What the exercise asks
The stretch from the line with "M437 399 474" through the line with "M310 1065 349" in the records below: write it out exactly, and nothing else.

Data items

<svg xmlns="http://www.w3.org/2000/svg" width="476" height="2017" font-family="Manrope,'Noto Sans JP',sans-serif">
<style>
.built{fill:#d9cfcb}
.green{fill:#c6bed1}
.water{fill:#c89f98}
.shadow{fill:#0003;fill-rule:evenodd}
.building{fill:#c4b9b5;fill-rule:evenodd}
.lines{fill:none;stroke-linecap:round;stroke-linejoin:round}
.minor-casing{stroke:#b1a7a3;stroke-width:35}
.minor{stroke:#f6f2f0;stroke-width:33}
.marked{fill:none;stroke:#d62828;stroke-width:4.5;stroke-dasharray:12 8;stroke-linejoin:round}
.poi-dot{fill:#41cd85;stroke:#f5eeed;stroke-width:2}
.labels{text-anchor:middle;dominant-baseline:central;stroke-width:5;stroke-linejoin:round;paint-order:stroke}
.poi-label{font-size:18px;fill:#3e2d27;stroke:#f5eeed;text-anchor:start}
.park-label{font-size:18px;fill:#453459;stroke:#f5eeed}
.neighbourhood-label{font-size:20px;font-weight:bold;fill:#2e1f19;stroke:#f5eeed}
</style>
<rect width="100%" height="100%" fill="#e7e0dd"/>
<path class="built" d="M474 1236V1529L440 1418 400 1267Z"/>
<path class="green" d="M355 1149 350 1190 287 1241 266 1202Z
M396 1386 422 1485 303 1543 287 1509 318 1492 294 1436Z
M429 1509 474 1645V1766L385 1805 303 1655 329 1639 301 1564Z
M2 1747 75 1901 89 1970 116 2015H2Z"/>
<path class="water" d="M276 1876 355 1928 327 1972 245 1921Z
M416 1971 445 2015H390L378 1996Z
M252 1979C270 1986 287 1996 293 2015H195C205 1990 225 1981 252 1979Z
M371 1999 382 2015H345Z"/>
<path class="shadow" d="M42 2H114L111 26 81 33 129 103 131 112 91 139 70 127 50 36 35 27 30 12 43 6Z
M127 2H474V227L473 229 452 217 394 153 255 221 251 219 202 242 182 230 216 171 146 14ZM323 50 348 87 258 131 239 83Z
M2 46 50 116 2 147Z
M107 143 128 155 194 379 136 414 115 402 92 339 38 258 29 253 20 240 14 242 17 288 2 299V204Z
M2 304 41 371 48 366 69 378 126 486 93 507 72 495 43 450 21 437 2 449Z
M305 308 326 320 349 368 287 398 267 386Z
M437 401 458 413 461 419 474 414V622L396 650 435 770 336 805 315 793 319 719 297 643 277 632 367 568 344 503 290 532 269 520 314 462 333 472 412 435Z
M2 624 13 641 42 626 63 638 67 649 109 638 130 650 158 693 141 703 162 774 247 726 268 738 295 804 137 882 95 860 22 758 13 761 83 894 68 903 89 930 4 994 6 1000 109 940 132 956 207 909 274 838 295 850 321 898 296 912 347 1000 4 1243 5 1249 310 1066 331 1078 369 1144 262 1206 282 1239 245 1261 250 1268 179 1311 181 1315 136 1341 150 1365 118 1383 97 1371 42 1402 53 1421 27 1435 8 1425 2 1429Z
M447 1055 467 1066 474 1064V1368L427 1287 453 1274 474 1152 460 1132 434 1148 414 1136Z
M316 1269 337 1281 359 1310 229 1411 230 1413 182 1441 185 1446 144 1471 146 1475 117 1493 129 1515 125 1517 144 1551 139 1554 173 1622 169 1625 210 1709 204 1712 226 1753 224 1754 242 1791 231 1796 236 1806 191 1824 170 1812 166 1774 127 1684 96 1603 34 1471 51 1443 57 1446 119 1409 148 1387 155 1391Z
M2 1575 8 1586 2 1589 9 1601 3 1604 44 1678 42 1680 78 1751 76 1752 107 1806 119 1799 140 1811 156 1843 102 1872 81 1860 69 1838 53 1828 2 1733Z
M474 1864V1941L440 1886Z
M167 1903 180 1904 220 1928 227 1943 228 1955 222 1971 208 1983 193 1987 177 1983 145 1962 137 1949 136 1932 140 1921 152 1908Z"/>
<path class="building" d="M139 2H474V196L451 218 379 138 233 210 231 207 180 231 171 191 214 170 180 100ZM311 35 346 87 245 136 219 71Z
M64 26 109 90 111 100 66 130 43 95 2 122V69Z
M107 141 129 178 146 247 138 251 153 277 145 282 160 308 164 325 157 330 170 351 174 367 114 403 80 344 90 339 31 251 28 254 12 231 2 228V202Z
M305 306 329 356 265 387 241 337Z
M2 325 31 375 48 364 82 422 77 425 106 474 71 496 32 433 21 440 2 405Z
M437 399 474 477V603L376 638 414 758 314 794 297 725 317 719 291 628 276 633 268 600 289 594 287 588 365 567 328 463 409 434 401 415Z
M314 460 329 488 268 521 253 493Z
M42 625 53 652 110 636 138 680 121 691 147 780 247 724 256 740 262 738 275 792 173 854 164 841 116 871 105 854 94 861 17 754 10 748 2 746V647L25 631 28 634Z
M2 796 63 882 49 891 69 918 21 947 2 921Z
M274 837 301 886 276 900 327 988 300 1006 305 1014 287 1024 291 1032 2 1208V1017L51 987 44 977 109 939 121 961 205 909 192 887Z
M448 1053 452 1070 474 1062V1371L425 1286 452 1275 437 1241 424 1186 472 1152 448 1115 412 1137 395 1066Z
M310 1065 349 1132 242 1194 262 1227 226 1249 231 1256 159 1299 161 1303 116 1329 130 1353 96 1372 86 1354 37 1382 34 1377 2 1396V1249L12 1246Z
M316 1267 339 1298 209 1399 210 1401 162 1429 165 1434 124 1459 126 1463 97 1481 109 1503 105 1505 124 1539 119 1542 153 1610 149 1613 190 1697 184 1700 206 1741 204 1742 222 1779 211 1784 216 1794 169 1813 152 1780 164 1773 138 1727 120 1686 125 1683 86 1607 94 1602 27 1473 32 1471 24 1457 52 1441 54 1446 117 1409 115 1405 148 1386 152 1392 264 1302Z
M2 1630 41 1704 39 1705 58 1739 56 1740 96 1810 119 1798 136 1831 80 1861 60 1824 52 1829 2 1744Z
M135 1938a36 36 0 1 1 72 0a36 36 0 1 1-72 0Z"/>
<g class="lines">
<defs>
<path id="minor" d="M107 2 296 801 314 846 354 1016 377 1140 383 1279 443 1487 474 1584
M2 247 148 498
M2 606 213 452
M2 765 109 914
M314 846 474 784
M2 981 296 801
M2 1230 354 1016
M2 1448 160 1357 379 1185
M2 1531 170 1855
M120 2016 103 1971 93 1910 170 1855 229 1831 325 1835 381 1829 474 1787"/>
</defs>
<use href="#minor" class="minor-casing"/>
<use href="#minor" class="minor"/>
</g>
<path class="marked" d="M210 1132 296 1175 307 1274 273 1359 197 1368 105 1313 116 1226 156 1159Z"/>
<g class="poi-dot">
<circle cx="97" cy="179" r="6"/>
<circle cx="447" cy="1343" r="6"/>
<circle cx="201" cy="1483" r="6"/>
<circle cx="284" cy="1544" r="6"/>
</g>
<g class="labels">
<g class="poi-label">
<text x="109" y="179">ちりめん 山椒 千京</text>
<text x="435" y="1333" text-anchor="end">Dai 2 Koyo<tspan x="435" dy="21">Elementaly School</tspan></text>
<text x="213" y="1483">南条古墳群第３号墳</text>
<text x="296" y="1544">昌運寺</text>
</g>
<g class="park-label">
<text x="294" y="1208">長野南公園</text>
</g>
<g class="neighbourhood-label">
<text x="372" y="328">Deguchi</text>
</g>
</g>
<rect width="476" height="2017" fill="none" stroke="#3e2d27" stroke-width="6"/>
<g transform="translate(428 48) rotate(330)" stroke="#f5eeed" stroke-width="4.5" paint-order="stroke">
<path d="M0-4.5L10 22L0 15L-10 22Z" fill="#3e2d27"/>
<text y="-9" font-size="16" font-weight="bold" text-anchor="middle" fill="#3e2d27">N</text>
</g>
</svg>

Result
M437 399 474 477V603L376 638 414 758 314 794 297 725 317 719 291 628 276 633 268 600 289 594 287 588 365 567 328 463 409 434 401 415Z
M314 460 329 488 268 521 253 493Z
M42 625 53 652 110 636 138 680 121 691 147 780 247 724 256 740 262 738 275 792 173 854 164 841 116 871 105 854 94 861 17 754 10 748 2 746V647L25 631 28 634Z
M2 796 63 882 49 891 69 918 21 947 2 921Z
M274 837 301 886 276 900 327 988 300 1006 305 1014 287 1024 291 1032 2 1208V1017L51 987 44 977 109 939 121 961 205 909 192 887Z
M448 1053 452 1070 474 1062V1371L425 1286 452 1275 437 1241 424 1186 472 1152 448 1115 412 1137 395 1066Z
M310 1065 349 1132 242 1194 262 1227 226 1249 231 1256 159 1299 161 1303 116 1329 130 1353 96 1372 86 1354 37 1382 34 1377 2 1396V1249L12 1246Z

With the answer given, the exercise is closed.